Now, let's turn to enemies. Hypocrites and two-faced people are probably my biggest enemies, even though they consider themselves friends sometimes. At least, that's what they want to make me believe. Maybe they're even the most dangerous people in someone's life, those who pretend to be friends, but are in fact your enemies. And they're damn well aware of that fact. But hey, I'm not ignorant, and not stupid either!
An enemy in my point of view is someone who thinks I deserve to pass through difficult periods and who finds pleasure in my misery. I know there are people like that in my life. Enemies want you to suffer, they want you to fall back on methods of coping you don't want to use anymore. They want you to be torn apart, to be devastated and overwhelmed by your emotions. Shortly: they hate you. That's the word. The two most important enemies in my life live inside of me, and you've probably read about them in another post. Their names are Male and Moses. They are the voices that torment me. Another exceptionally strong enemy is the devil. But I won't go into detail here. And then there are the human enemies, for there are some of them too. You can't always tell, but I can tell when somebody dislikes me. Ok, that doesn't make them an enemy immediately, but still... We all have enemies, we have to acknowledge that. However - and now I finally going to make my point - the biggest enemy to myself is... me. I am the one who hates myself. I am the one who despises Debz and who tells myself I'm worth nothing. I'd be a hypocrite myself if I didn't own up to that!

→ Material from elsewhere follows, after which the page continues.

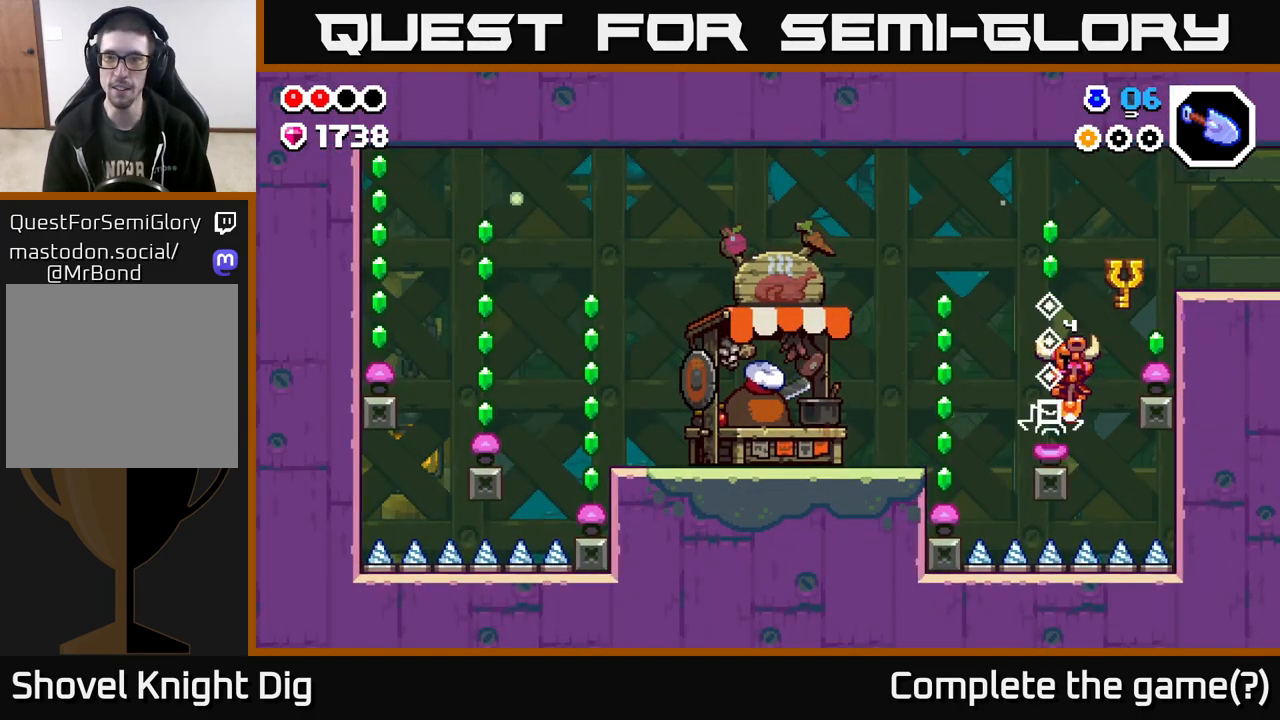
{"buttons": [], "left_stick": "center", "right_stick": "center", "events": [[100, "A", "down"], [317, "A", "up"], [417, "left_stick", "center"]]}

I should cherish the moments I have with friends, especially because few of them are real friends. However, I've recently noticed that not one friend of mine can deal with my extreme emotions and moodswings in an adequate way, which makes actually perfect sense, because there exist therapists for that purpose. So I should try to enjoy the moments together with my real friends, and try to make the best of it. As for the enemies, and then I mention especially hypocrites and two-faced people, I should be aware of the fact that they exist and that they have bad and false intentions. And maybe I should just try to remember what I wrote earlier: "Keep your friends close, but your enemies even closer", and "It's good to know your friends, but even better to know your enemies". If I stick to that, then nothing bad can happen, right?